Mandatory Reporting Obligations
State laws impose specific reporting duties on practicing physicians. Every state requires physicians to report suspected child abuse, and nearly all require reporting suspected elder abuse. Physicians are also required to report certain infectious diseases to public health authorities, though the exact list of reportable diseases varies by state. Some states mandate reporting of gunshot wounds, domestic violence injuries, or specific conditions like epilepsy that may affect a patient’s ability to drive safely. Failing to report when required can result in disciplinary action, fines, or even criminal penalties depending on the jurisdiction.

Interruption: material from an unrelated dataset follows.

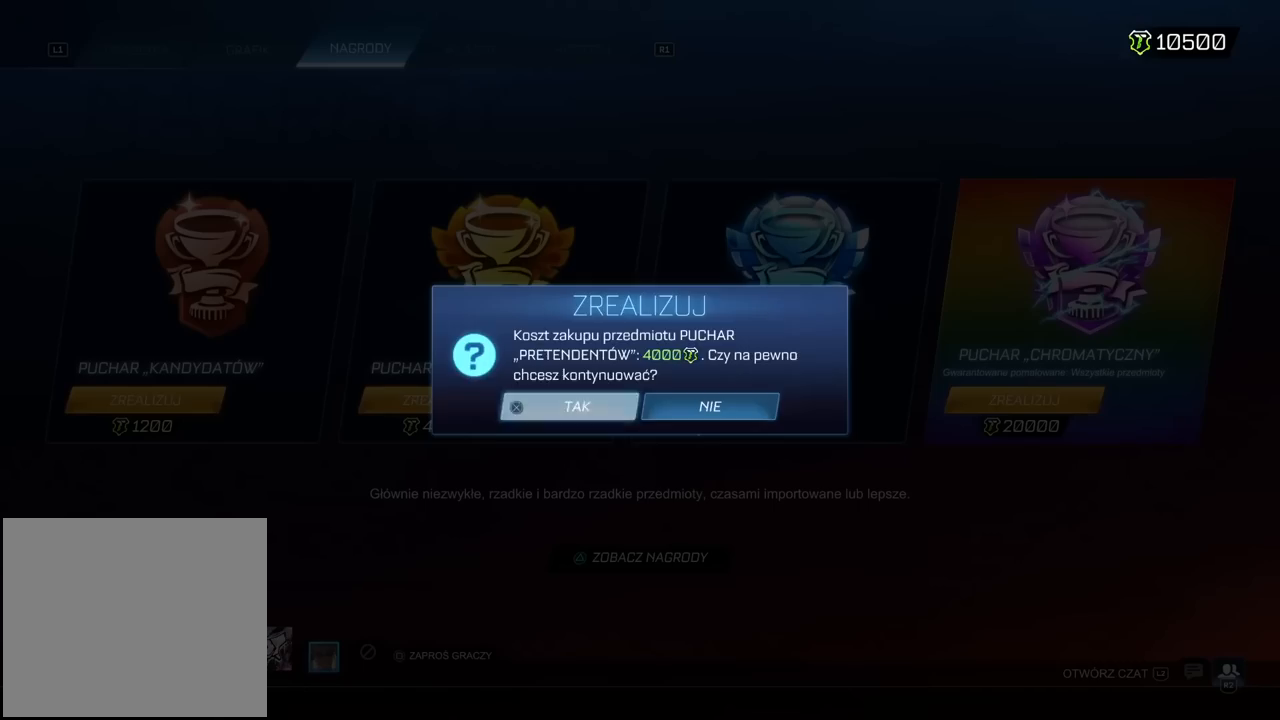
{"dt_ms": 500, "buttons": [], "left_stick": "center", "right_stick": "center", "events": []}
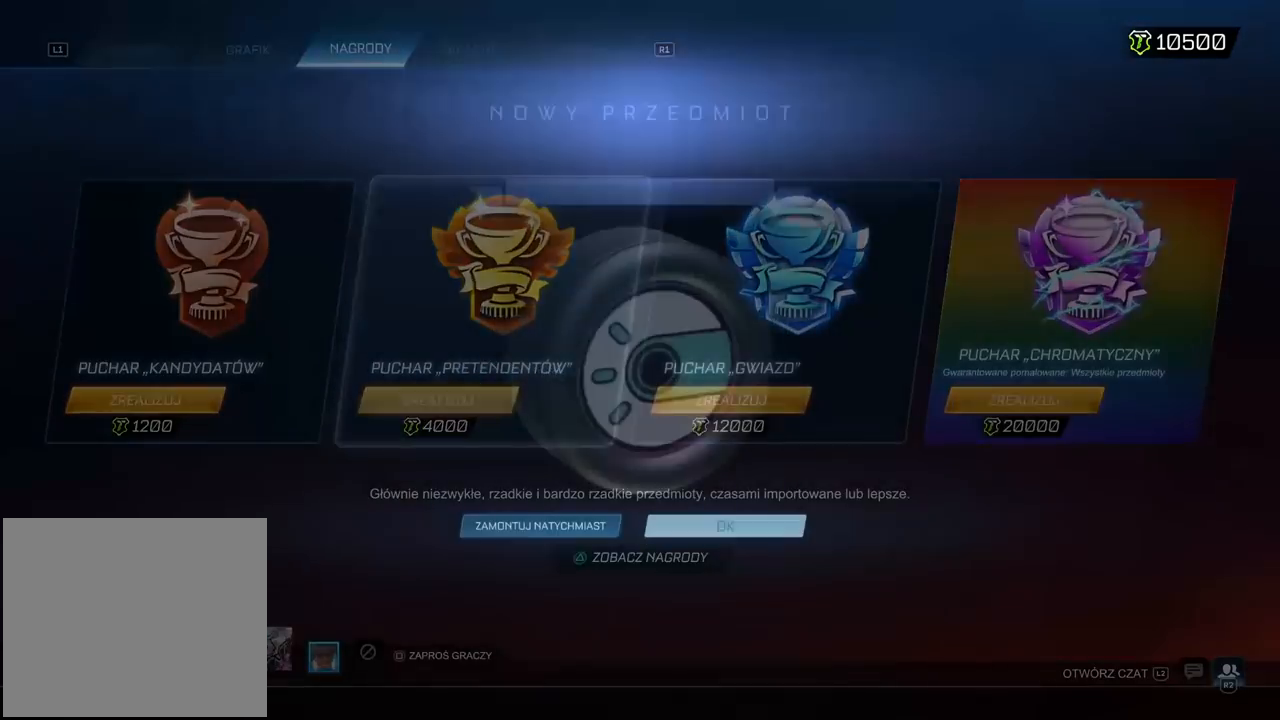
{"dt_ms": 500, "buttons": [], "left_stick": "center", "right_stick": "center", "events": []}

Health Privacy Laws Beyond Federal Rules
Federal law (HIPAA) sets a baseline for how patient health information must be protected, but states are free to pass stricter rules. Several have done so. California, for instance, has its own medical privacy laws that impose additional restrictions on how health data can be shared. Some states have enacted stronger protections for specific categories of information, such as mental health records, substance abuse treatment records, HIV status, or reproductive health data. When state law is more protective than federal law, the state law controls. This means physicians and their staff must comply with whichever standard is stricter, which can vary depending on the type of information and where the practice is located.
Telemedicine Regulations
Telemedicine has its own layer of state-specific regulation. Most states require that a physician be licensed in the state where the patient is physically located at the time of the visit, not where the doctor is sitting. States set their own rules for what types of visits can happen virtually, whether an initial in-person visit is required before telehealth follow-ups, and which technologies are acceptable. Some states have specific prescribing restrictions for telemedicine encounters, particularly for controlled substances. The Interstate Medical Licensure Compact has eased some of the burden for physicians who want to see patients across state lines, but the underlying requirement of holding a valid license in each state remains.